Il a toutefois jugé, comme tous les ministres de l'Opep, que le niveau des stocks de pétrole dans les pays consommateurs était trop élevé et posait problème.

Le Saoudien al-Nouaïmi avait provoqué une mini-onde de choc la semaine dernière sur les marchés en affirmant que ces stocks étaient trop élevés de 100 millions de barils, suggérant ainsi qu'il appuierait une baisse de production jeudi.

Si bien que les analystes ne savent plus bien sur quel pied danser. "Depuis quelques jours, on devine une légère note de discorde" au sein de l'Opep, remarque Mike Wittner, analyste à la banque Calyon.

"De nombreux opérateurs pensent que l'Opep va annoncer jeudi qu'elle réduit sa production. Mais on ne peut en aucun cas en être absolument sûr", note également Michael Davies, de Sucden.

Les analystes reconnaissent qu'un très grand nombre de facteurs entreront en ligne de compte dans leur décision, comme la chute du dollar ou la santé de l'économie mondiale.

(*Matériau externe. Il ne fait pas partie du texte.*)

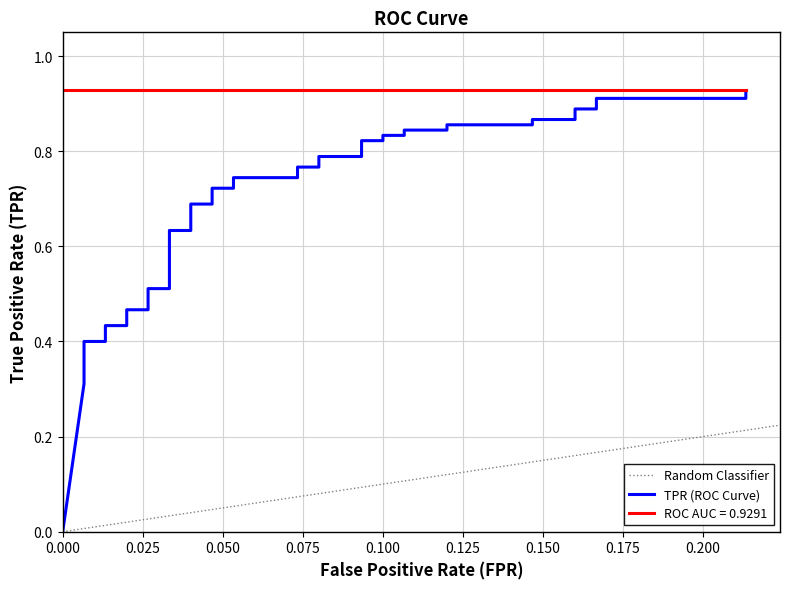

How many categories are shown in the chart?

40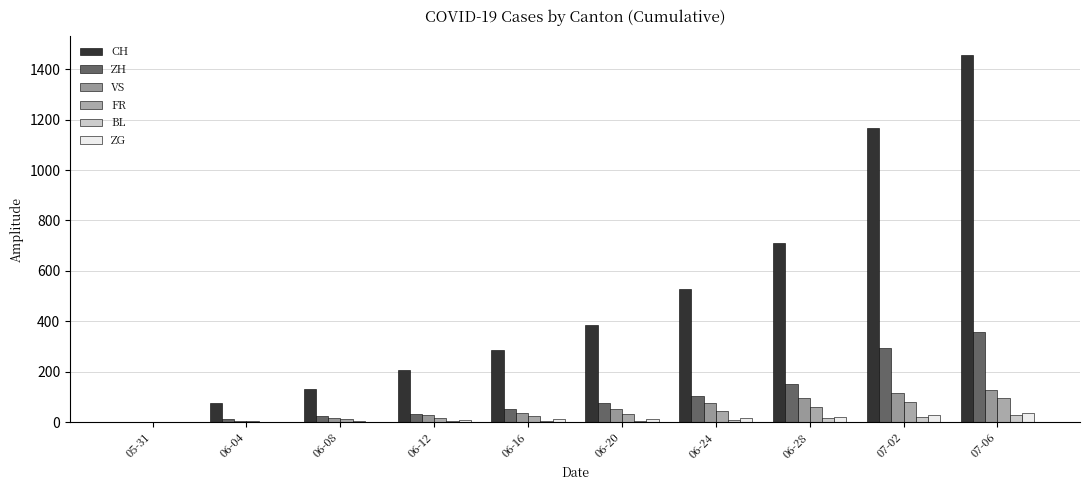

What is the average value of the ZH series?

110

La Banque mondiale vient d'estimer dans un rapport que celle-ci se trouve "à un tournant" et que les risques de crash immobilier ou de surchauffe sont loin d'être nuls, même si elle privilégie pour l'instant un scénario d'atterrissage en douceur.

Dans un tel contexte, une nouvelle baisse de production de l'Opep "aurait probablement pour effet de tendre encore davantage les marchés pétroliers, et affecter les pays importateurs pauvres et riches à un moment où la croissance économique semble plus fragile qu'à aucun moment depuis 2001", note Ed Morse, de Lehman Brothers.

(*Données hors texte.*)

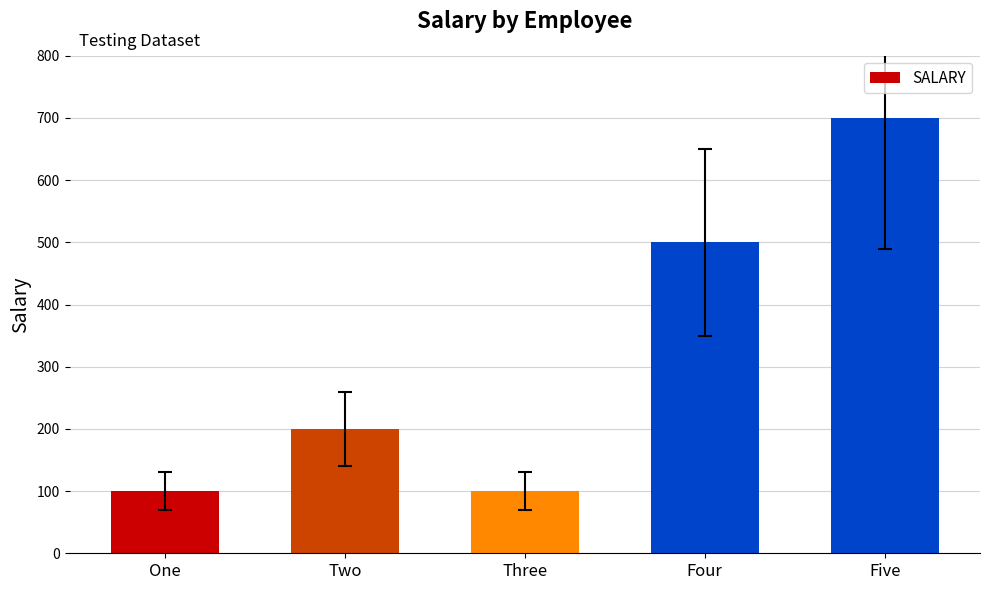

True or false: the data shows 297 at Two.

False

L'Agence internationale de l'énergie, voix des pays consommateurs, a émis mercredi un message similaire, jugeant dans son rapport mensuel que la première baisse de production décidée par l'Opep lors de sa réunion de Doha fin octobre risque déjà de "rendre le marché plus tendu cet hiver".

La situation est d'autant plus compliquée que l'Opep a des problèmes de discipline et n'a pas totalement mis en oeuvre la baisse de production de 1,2 million de barils par jour décidée à Doha.

Toujours selon l'AIE, l'Opep, qui représente environ 40% de la production mondiale, n'a en réalité réduit sa production que de 555.000 bj en novembre par rapport à octobre. Elle produit 28,9 mbj.

De nouveaux éléments devraient filtrer mercredi soir après la réunion du Comité de surveillance des marchés (MMSC) de l'Opep, constitué des représentants du Nigeria, de l'Iran et du Koweït, et dont l'avis est consultatif.